Reproduce every line of the material below word for word, leaving out the pictures.

——

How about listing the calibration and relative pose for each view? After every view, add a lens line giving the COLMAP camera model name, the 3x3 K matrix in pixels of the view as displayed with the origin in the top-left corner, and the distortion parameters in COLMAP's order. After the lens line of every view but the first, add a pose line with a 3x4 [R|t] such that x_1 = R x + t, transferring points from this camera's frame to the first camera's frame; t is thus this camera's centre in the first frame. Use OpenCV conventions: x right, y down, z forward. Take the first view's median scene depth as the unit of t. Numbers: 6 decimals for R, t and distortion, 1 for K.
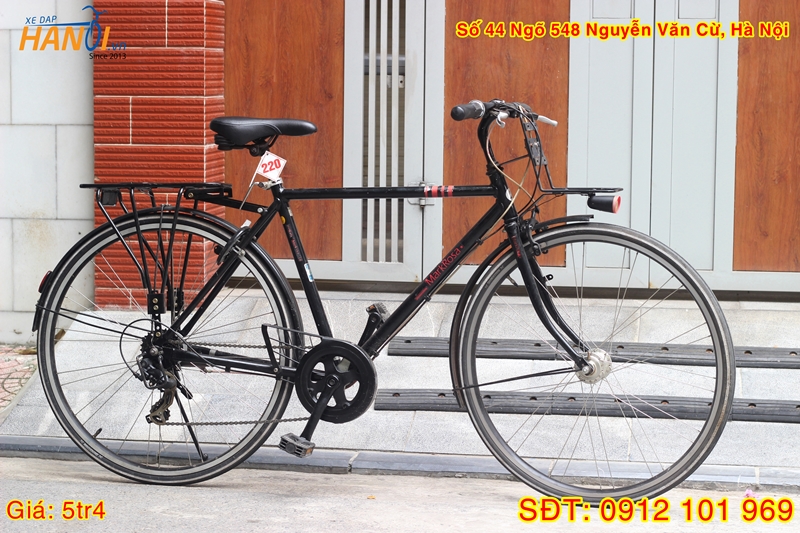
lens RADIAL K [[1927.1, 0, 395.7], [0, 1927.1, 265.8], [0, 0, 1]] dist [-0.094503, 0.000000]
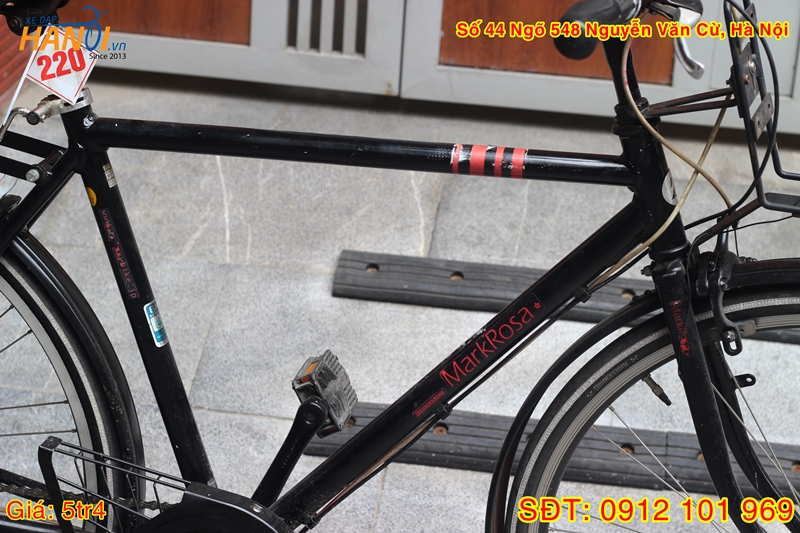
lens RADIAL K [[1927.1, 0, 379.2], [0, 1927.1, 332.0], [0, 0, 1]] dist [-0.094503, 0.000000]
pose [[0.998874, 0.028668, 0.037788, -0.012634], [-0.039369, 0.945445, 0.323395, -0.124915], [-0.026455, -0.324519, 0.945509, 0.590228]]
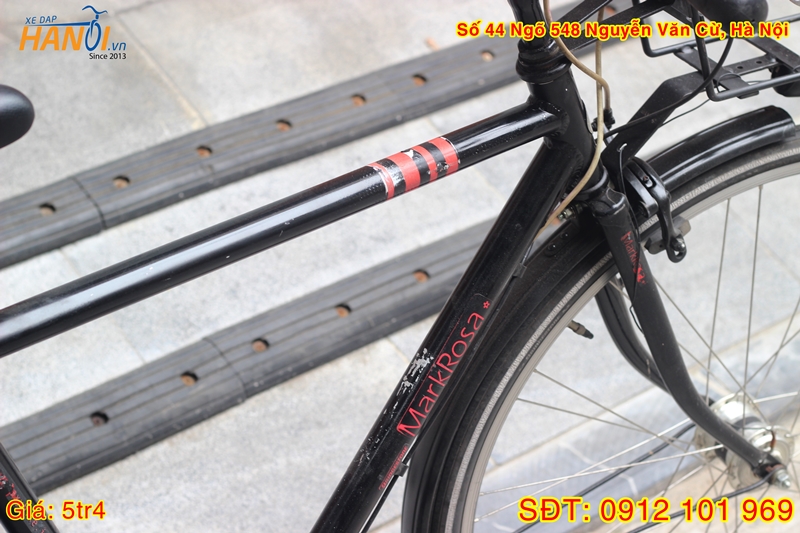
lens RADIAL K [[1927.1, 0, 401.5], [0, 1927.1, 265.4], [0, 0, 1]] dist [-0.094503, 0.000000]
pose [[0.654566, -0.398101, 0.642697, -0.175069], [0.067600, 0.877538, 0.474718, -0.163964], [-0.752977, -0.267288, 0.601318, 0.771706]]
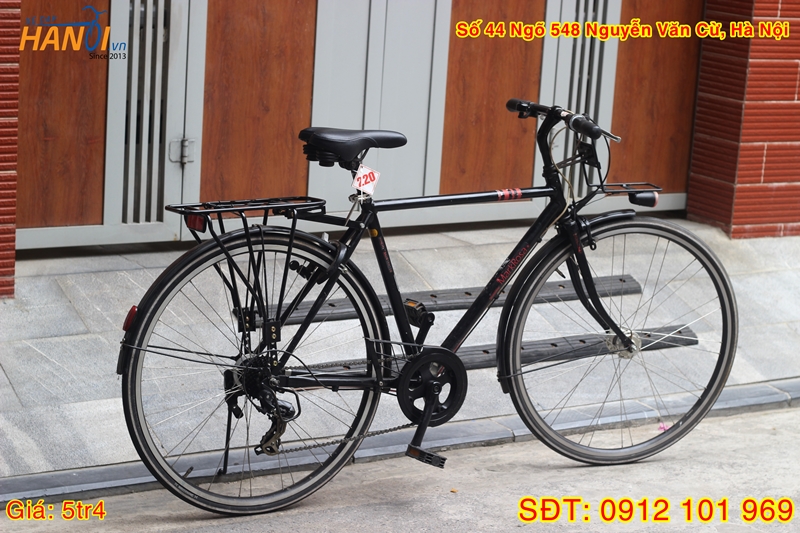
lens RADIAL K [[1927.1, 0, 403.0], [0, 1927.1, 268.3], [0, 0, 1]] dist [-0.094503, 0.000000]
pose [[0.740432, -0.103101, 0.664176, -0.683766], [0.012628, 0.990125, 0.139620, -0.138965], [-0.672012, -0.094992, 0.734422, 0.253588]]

——

(OUTPUT OF THE TASK):
How about listing the calibration and relative pose for each view? After every view, add a lens line giving the COLMAP camera model name, the 3x3 K matrix in pixels of the view as displayed with the origin in the top-left corner, and the distortion parameters in COLMAP's order. After the lens line of every view but the first, add a pose line with a 3x4 [R|t] such that x_1 = R x + t, transferring points from this camera's frame to the first camera's frame; t is thus this camera's centre in the first frame. Use OpenCV conventions: x right, y down, z forward. Take the first view's median scene depth as the unit of t. Numbers: 6 decimals for R, t and distortion, 1 for K.
lens RADIAL K [[1927.1, 0, 395.7], [0, 1927.1, 265.8], [0, 0, 1]] dist [-0.094503, 0.000000]
lens RADIAL K [[1927.1, 0, 379.2], [0, 1927.1, 332.0], [0, 0, 1]] dist [-0.094503, 0.000000]
pose [[0.998874, 0.028668, 0.037788, -0.012634], [-0.039369, 0.945445, 0.323395, -0.124915], [-0.026455, -0.324519, 0.945509, 0.590228]]
lens RADIAL K [[1927.1, 0, 401.5], [0, 1927.1, 265.4], [0, 0, 1]] dist [-0.094503, 0.000000]
pose [[0.654566, -0.398101, 0.642697, -0.175069], [0.067600, 0.877538, 0.474718, -0.163964], [-0.752977, -0.267288, 0.601318, 0.771706]]
lens RADIAL K [[1927.1, 0, 403.0], [0, 1927.1, 268.3], [0, 0, 1]] dist [-0.094503, 0.000000]
pose [[0.740432, -0.103101, 0.664176, -0.683766], [0.012628, 0.990125, 0.139620, -0.138965], [-0.672012, -0.094992, 0.734422, 0.253588]]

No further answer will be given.